=== Record extracts ===

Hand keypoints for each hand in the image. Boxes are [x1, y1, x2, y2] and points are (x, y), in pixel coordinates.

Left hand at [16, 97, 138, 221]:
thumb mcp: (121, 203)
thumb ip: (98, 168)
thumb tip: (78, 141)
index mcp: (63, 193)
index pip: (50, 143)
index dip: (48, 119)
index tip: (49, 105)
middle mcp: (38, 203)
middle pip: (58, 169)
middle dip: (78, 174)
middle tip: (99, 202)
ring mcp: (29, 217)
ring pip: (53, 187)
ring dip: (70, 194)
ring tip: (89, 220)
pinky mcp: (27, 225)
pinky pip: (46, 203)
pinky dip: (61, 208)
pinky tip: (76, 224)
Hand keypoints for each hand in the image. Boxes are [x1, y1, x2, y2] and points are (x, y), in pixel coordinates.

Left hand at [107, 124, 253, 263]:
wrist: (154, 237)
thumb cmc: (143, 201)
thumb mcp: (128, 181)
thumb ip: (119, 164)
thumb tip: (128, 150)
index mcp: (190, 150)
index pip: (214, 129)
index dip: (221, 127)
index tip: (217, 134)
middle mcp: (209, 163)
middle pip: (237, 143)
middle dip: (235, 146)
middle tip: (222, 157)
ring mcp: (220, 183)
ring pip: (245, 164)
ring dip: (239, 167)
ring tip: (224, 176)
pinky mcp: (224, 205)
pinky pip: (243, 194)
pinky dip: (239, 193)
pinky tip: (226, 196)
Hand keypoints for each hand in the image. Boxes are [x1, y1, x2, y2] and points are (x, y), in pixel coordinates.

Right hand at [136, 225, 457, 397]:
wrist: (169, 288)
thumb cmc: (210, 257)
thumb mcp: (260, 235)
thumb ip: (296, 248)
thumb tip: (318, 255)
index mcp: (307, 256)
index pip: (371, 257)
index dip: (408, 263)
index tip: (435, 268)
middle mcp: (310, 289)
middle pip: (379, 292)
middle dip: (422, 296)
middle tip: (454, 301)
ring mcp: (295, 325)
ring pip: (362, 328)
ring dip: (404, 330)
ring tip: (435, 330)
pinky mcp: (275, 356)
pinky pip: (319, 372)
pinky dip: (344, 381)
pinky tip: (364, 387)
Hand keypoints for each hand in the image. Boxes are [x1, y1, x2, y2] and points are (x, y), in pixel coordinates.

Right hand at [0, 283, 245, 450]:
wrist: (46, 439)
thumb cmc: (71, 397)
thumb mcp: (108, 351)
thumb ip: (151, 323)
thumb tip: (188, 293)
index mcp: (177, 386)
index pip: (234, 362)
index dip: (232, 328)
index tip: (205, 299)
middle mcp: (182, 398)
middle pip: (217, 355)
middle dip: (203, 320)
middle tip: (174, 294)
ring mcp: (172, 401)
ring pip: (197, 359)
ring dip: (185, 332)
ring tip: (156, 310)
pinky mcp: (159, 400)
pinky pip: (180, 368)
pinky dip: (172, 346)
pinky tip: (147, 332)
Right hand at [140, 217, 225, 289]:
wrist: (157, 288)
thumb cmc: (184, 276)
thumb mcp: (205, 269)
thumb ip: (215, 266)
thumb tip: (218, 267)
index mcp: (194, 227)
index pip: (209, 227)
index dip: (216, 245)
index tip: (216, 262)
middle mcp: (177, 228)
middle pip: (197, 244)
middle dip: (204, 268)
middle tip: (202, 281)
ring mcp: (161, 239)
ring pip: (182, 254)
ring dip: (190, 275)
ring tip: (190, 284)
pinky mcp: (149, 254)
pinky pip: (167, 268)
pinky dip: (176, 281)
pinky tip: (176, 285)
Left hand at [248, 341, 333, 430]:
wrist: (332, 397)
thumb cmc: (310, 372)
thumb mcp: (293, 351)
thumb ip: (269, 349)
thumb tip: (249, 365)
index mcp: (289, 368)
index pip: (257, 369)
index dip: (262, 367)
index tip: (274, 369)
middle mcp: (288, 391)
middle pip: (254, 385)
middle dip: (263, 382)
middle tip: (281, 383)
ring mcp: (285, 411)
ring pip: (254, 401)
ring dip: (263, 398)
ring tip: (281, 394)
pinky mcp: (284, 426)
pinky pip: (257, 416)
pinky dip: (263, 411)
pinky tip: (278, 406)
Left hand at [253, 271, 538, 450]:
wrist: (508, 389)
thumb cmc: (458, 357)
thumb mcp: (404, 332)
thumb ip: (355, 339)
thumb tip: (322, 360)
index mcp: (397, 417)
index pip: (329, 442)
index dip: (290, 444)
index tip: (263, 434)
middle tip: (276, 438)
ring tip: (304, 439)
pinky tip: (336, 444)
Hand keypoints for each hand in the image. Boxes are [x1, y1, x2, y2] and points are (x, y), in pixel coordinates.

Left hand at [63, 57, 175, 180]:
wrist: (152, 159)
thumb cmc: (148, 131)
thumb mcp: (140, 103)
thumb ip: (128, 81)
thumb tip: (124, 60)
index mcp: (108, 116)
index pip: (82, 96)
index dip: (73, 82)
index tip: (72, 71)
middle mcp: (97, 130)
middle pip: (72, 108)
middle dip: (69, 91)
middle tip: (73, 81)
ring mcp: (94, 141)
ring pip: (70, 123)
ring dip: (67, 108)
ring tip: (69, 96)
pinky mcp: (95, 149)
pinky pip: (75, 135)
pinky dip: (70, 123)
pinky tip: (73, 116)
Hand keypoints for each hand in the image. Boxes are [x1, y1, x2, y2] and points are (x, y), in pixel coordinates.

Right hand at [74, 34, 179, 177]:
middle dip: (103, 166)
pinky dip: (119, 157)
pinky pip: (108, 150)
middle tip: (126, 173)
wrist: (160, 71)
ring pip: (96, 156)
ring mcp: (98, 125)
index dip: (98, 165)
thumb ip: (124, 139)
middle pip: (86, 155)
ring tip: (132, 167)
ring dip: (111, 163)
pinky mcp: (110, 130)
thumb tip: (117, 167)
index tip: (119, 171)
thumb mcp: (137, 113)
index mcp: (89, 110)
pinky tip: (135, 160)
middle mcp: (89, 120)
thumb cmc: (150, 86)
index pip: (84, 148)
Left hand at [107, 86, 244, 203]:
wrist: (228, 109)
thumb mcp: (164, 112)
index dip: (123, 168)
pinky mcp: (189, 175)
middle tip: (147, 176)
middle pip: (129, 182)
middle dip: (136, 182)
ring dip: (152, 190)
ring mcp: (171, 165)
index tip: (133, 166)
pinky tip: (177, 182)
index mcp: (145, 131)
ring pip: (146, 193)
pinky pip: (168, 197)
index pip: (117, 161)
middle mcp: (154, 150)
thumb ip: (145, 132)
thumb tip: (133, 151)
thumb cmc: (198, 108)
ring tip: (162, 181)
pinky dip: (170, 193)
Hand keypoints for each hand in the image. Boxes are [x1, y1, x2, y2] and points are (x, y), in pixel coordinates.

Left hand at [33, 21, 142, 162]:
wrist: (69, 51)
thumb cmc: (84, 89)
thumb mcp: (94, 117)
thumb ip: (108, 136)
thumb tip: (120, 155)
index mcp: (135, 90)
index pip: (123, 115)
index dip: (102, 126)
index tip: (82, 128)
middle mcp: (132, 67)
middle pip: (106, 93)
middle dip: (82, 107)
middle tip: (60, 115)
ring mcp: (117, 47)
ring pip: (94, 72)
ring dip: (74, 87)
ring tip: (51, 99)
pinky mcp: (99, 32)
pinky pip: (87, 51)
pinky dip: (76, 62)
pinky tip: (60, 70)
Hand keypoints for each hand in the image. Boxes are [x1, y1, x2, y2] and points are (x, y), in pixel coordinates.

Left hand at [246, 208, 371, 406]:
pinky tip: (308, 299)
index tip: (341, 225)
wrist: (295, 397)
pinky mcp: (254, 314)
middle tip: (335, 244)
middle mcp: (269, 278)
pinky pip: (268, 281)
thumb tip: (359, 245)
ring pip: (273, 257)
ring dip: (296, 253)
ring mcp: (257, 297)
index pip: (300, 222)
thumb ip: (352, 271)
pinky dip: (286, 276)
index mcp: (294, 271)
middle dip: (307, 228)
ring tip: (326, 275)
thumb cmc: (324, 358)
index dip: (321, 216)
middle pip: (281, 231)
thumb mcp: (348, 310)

===
=== Record extracts ===

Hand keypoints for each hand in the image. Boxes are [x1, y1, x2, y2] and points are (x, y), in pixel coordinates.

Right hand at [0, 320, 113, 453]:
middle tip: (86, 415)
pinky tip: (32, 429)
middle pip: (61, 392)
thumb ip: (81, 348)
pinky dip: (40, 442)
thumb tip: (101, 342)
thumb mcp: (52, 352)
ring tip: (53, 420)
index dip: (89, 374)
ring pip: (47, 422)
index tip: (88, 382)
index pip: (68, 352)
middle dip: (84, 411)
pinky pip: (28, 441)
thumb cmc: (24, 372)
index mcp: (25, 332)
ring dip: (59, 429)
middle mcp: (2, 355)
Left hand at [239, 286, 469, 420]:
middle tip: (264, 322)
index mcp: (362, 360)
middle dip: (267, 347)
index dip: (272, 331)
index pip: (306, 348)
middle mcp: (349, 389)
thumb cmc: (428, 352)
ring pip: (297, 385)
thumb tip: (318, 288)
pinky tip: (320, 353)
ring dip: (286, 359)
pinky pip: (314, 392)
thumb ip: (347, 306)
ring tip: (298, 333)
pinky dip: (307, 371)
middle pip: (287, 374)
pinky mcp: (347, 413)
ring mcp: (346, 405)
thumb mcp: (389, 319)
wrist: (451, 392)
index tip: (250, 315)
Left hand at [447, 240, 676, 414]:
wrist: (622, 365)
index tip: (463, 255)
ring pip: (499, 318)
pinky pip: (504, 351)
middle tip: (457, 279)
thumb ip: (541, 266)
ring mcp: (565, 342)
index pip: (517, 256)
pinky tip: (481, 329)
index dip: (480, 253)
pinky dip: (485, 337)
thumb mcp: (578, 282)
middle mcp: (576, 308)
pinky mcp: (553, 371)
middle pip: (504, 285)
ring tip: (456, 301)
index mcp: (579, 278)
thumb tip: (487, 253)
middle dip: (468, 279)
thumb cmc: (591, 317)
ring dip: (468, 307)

===
=== Record extracts ===

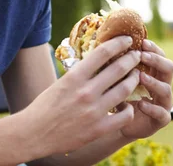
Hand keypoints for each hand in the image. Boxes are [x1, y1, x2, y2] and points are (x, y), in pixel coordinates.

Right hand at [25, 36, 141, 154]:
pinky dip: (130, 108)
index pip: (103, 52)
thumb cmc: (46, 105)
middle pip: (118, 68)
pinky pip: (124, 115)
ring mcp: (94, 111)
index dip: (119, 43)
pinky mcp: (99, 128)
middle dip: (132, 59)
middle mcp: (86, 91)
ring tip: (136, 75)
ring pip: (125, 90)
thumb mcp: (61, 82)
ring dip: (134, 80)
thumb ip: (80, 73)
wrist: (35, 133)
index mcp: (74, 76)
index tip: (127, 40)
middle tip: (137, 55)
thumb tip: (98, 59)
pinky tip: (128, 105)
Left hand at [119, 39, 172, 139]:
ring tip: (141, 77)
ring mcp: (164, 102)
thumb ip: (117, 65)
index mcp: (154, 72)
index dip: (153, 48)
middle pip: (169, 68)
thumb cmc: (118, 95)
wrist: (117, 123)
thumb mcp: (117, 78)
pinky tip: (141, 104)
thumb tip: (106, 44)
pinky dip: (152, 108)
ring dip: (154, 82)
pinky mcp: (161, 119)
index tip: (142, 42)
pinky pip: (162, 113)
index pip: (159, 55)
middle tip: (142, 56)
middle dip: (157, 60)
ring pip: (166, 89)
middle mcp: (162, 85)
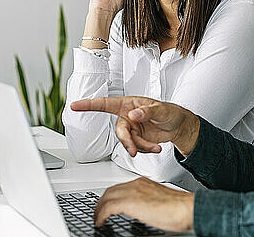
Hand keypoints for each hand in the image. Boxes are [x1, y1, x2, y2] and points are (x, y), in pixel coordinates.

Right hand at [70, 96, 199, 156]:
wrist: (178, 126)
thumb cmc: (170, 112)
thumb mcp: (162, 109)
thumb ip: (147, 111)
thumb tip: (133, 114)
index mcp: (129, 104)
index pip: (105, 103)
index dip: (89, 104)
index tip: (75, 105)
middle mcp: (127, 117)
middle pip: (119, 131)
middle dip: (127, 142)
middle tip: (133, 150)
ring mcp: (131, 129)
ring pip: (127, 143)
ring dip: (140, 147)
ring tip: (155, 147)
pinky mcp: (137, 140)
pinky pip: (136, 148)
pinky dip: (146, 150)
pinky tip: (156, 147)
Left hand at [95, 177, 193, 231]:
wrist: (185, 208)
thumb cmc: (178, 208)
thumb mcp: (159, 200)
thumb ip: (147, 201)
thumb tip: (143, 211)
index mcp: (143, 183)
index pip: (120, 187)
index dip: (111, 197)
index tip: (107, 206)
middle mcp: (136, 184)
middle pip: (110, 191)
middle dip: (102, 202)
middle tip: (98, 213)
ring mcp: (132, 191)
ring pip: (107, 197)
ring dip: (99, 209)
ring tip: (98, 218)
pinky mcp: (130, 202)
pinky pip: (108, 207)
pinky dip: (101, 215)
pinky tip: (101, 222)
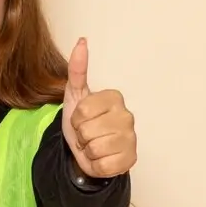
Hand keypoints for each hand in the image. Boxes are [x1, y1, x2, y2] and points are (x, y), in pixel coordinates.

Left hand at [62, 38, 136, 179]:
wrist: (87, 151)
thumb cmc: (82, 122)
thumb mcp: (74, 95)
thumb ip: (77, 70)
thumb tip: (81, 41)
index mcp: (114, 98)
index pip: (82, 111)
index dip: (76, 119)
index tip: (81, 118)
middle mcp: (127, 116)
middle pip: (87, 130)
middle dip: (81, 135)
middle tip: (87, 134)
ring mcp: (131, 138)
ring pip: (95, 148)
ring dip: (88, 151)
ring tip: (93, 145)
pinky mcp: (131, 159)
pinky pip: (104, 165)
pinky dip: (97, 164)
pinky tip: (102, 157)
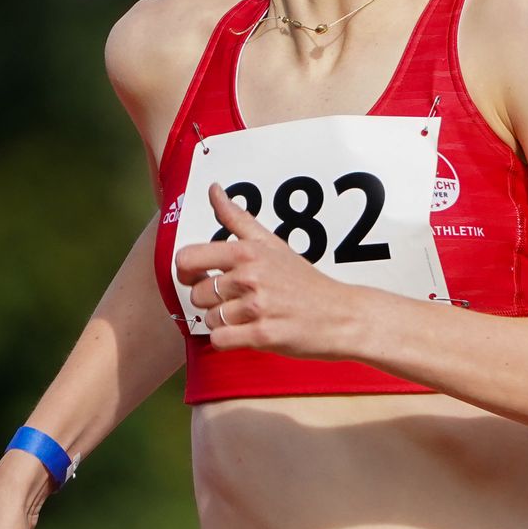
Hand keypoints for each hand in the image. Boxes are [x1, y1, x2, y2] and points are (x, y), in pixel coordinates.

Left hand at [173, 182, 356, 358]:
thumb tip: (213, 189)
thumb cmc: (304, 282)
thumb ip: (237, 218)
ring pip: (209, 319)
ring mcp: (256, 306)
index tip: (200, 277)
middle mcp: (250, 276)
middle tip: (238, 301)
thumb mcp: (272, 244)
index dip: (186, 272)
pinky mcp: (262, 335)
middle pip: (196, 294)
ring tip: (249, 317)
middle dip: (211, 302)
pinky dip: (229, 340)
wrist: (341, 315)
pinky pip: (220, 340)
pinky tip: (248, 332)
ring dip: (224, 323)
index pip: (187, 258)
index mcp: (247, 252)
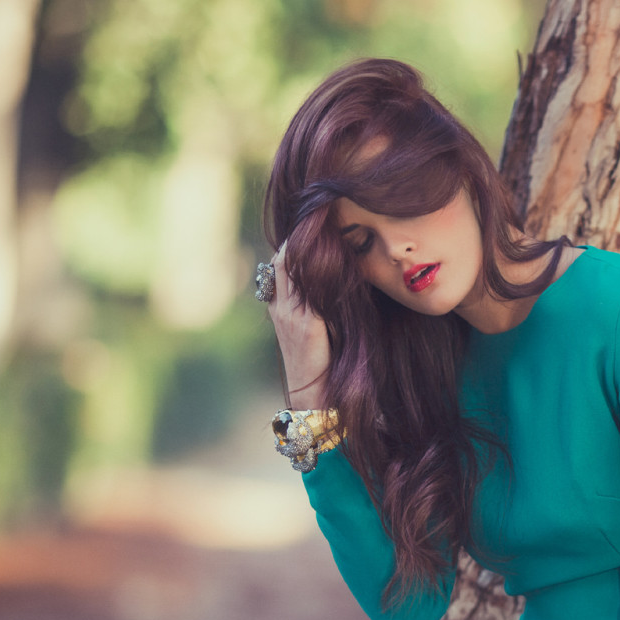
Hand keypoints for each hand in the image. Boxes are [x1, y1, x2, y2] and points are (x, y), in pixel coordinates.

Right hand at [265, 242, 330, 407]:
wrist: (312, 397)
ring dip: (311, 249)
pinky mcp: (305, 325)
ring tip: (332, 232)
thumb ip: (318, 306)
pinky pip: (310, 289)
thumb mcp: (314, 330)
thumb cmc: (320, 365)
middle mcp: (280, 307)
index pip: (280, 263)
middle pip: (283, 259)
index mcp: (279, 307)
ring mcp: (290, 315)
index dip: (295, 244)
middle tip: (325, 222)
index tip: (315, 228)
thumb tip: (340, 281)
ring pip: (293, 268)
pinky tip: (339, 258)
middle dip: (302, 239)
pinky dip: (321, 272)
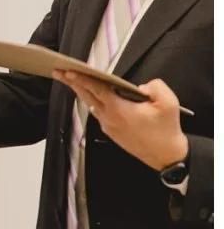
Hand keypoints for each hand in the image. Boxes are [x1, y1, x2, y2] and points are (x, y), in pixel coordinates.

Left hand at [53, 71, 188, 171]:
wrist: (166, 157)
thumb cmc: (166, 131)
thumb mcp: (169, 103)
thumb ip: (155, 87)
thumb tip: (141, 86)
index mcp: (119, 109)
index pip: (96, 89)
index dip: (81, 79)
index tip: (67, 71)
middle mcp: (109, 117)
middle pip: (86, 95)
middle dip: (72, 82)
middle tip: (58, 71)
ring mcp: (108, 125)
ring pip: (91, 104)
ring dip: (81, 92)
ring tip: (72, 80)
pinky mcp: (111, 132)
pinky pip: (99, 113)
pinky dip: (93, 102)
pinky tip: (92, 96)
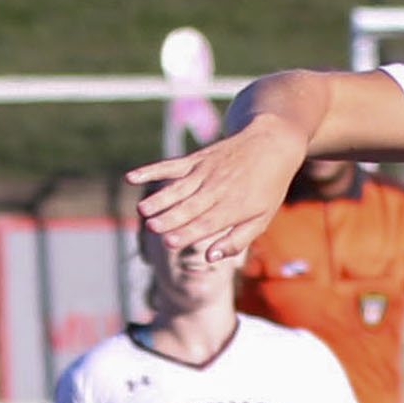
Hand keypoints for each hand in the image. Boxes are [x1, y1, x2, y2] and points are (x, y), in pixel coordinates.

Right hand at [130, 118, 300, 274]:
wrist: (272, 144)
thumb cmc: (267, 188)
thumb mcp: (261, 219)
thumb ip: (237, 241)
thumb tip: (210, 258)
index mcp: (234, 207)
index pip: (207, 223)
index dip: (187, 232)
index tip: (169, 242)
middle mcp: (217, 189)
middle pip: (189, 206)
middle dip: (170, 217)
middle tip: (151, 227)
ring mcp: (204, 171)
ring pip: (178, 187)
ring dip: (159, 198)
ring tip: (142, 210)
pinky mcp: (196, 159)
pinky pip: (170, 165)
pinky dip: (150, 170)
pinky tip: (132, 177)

===

__Problem requirements__:
Will you return exactly the lines above from the one with "index mcp: (294, 271)" down to the one with "thumb mcp: (348, 310)", counting both as part of the range?

__Answer to the exercise__:
index mcp: (294, 271)
middle dip: (307, 228)
ring tip: (326, 275)
thumb cmc: (324, 358)
index dip: (321, 216)
middle pip: (281, 231)
thumb mcp: (348, 310)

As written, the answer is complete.